Wounds. But their voting for Richard Nixon does not mean that the ethnics will become a permanent part of the Republican Party. Father Andrew Greeley, director of the Center for the Study of American Pluralism in Chicago, feels that the ethnics have not forsworn their political heritage. On bread-and-butter issues such as better schools, housing and health services they tend to be for liberal programs, but they insist on getting their fair share. The right candidate could bring the ethnics back to the party in 1976, Greeley thinks. "Can one imagine a Kennedy convention from which labor, the Catholic ethnics and the professional politicians would have been excluded? The 'new' political forces would have been there too.
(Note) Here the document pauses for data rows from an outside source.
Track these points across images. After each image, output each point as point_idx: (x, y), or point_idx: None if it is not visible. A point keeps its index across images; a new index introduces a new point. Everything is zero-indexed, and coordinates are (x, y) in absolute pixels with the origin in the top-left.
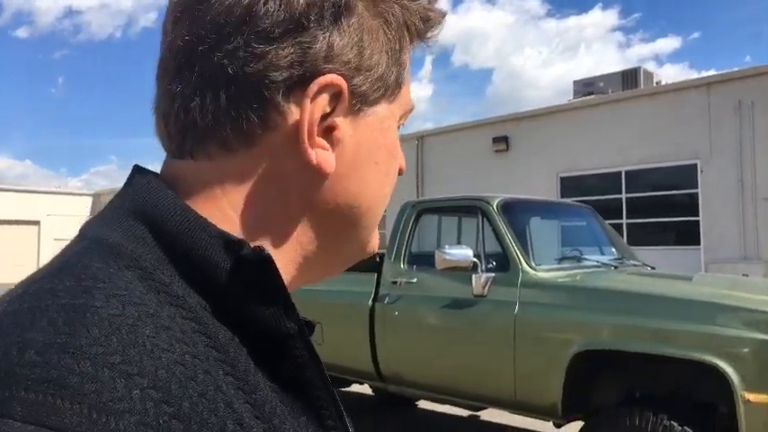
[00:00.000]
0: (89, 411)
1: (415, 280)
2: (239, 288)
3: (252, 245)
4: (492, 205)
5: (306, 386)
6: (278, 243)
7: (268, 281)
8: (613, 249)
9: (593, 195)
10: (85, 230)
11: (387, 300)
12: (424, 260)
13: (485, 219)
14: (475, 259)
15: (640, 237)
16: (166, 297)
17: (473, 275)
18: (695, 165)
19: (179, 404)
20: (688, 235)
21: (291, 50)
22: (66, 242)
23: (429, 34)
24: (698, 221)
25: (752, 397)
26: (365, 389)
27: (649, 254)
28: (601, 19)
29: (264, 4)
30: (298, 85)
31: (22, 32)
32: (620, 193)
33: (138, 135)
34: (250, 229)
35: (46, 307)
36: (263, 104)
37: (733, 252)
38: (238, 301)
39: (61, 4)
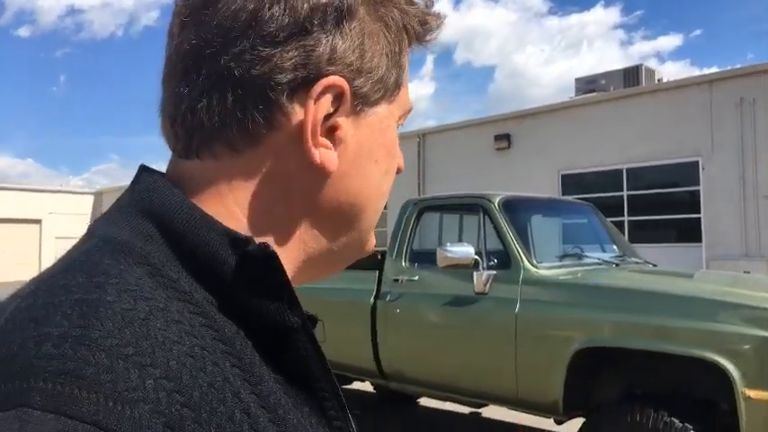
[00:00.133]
0: (105, 400)
1: (416, 277)
2: (245, 283)
3: (257, 241)
4: (493, 203)
5: (309, 378)
6: (282, 240)
7: (273, 276)
8: (615, 247)
9: (594, 193)
10: (93, 229)
11: (388, 297)
12: (425, 258)
13: (486, 216)
14: (476, 257)
15: (642, 234)
16: (174, 293)
17: (474, 273)
18: (697, 162)
19: (190, 393)
20: (689, 232)
21: (296, 53)
22: (68, 241)
23: (427, 37)
24: (699, 219)
25: (753, 394)
26: (367, 386)
27: (651, 251)
28: (603, 16)
29: (269, 8)
30: (302, 87)
31: (23, 31)
32: (622, 190)
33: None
34: (255, 226)
35: (60, 302)
36: (268, 105)
37: (734, 249)
38: (244, 296)
39: (63, 3)
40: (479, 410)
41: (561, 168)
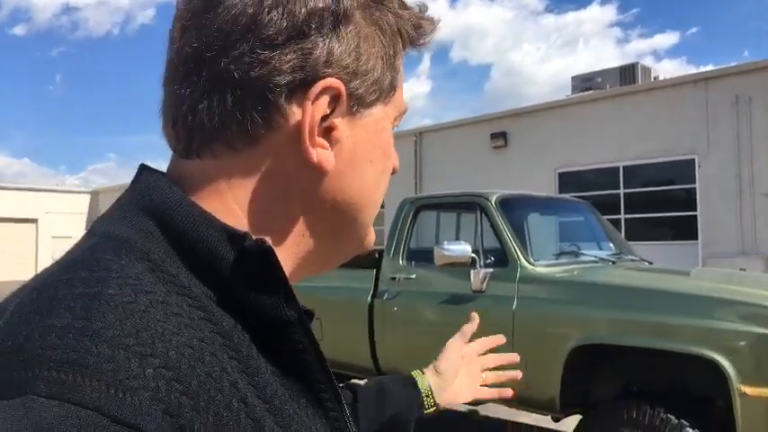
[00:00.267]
0: (107, 388)
1: (413, 276)
2: (242, 278)
3: (254, 237)
4: (490, 201)
5: (305, 371)
6: (280, 237)
7: (269, 271)
8: (611, 245)
9: (591, 191)
10: (95, 227)
11: (386, 296)
12: (422, 256)
13: (483, 215)
14: (473, 255)
15: (638, 232)
16: (174, 287)
17: (471, 271)
18: (693, 160)
19: (188, 382)
20: (686, 230)
21: (294, 56)
22: (65, 240)
23: (421, 41)
24: (696, 216)
25: (748, 390)
26: None
27: (647, 249)
28: (599, 14)
29: (268, 13)
30: (299, 89)
31: (19, 30)
32: (618, 188)
33: (136, 133)
34: (254, 224)
35: (63, 296)
36: (266, 106)
37: (731, 247)
38: (241, 291)
39: (59, 1)
40: (476, 408)
41: (558, 166)
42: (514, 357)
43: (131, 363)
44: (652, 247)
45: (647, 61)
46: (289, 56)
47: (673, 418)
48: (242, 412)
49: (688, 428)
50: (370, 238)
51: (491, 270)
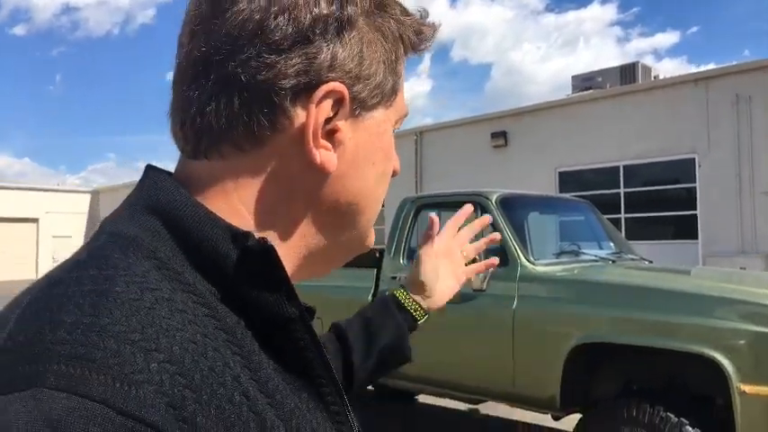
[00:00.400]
0: (113, 381)
1: None
2: (245, 276)
3: (257, 236)
4: (491, 200)
5: (307, 366)
6: (284, 236)
7: (271, 270)
8: (611, 244)
9: (591, 190)
10: (104, 226)
11: None
12: None
13: (483, 214)
14: None
15: (638, 231)
16: (179, 284)
17: None
18: (693, 159)
19: (191, 376)
20: (686, 229)
21: (299, 60)
22: (65, 240)
23: (422, 46)
24: (696, 215)
25: (748, 389)
26: None
27: (647, 248)
28: (600, 13)
29: (275, 19)
30: (304, 92)
31: (19, 30)
32: (619, 187)
33: (136, 133)
34: (258, 223)
35: (72, 293)
36: (272, 109)
37: (731, 246)
38: (244, 289)
39: (59, 1)
40: (477, 407)
41: (558, 166)
42: (495, 236)
43: (136, 357)
44: (652, 246)
45: (648, 60)
46: (294, 60)
47: (673, 416)
48: (244, 405)
49: (688, 427)
50: (370, 239)
51: (491, 269)
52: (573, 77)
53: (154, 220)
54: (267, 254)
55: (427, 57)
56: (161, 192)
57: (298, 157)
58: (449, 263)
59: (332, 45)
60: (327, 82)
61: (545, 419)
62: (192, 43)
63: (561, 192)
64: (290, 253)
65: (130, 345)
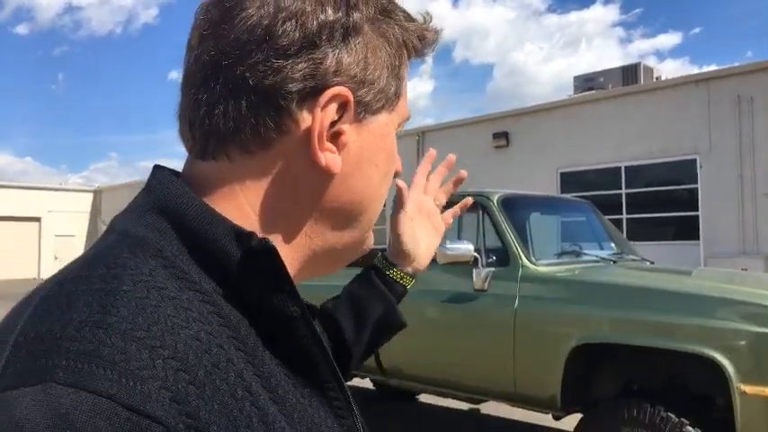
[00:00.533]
0: (119, 377)
1: None
2: (249, 275)
3: (261, 237)
4: (492, 200)
5: (309, 363)
6: (289, 236)
7: (274, 269)
8: (612, 244)
9: (592, 191)
10: (113, 224)
11: None
12: None
13: (485, 214)
14: (475, 254)
15: (640, 232)
16: (185, 283)
17: (474, 270)
18: (695, 160)
19: (195, 372)
20: (687, 230)
21: (305, 65)
22: (67, 239)
23: (425, 51)
24: (697, 216)
25: (748, 389)
26: (367, 383)
27: (649, 249)
28: (602, 14)
29: (282, 24)
30: (310, 96)
31: (22, 29)
32: (620, 188)
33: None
34: (264, 223)
35: (82, 291)
36: (279, 112)
37: (732, 247)
38: (248, 287)
39: (61, 0)
40: (478, 406)
41: (560, 166)
42: (462, 174)
43: (142, 354)
44: (654, 246)
45: (650, 61)
46: (300, 65)
47: (673, 416)
48: (246, 400)
49: (688, 427)
50: (370, 241)
51: (493, 269)
52: (575, 78)
53: (161, 220)
54: (269, 254)
55: (429, 57)
56: (168, 192)
57: (303, 159)
58: (424, 219)
59: (338, 50)
60: (333, 86)
61: (545, 419)
62: (201, 47)
63: (562, 192)
64: (294, 252)
65: (136, 342)
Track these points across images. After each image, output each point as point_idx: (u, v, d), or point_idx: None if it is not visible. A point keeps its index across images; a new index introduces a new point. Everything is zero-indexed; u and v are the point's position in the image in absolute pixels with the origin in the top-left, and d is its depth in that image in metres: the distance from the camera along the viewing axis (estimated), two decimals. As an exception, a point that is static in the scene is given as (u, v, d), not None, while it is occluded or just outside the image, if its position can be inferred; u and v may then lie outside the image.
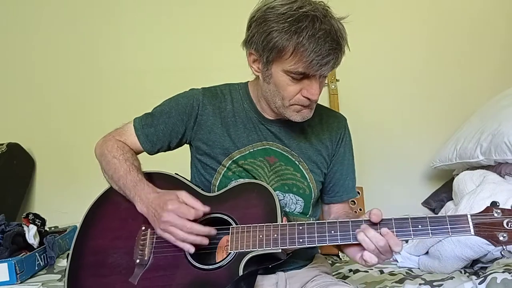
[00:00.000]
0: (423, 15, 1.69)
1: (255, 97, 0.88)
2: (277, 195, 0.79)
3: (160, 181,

Most of the campaign would not have to have been devoted to binding wounds, since there wouldn't have been any wounds in the first place."
The Republicans, however, will doubtless try to make permanent converts of their new allies. Much depends on how they are received by the party of the WASP and big business. Will they be courted in the campaign only to be thrown over after the election? Or will they add new yeast to the rather settled G.O.P.? Says Pat Moynihan: "Ethnic elements bring their politics to their new party. They often change the party more than they change themselves." By helping Nixon get reelected, the ethnics can possibly turn more of his attention and energy to the plight of the cities, which the President has neglected in the past perhaps because he had no constituency there. It is paradoxical that those who are among the most fervent remaining champions of traditional American values--respect for established behavior, loyalty to institutions --should be found in what was once considered the source of all alien and subversive activities: the big city. By lending a helping hand to the ethnics, the President could also begin a renewal of the stagnating cities, in which today's ethnic feels so miserably trapped.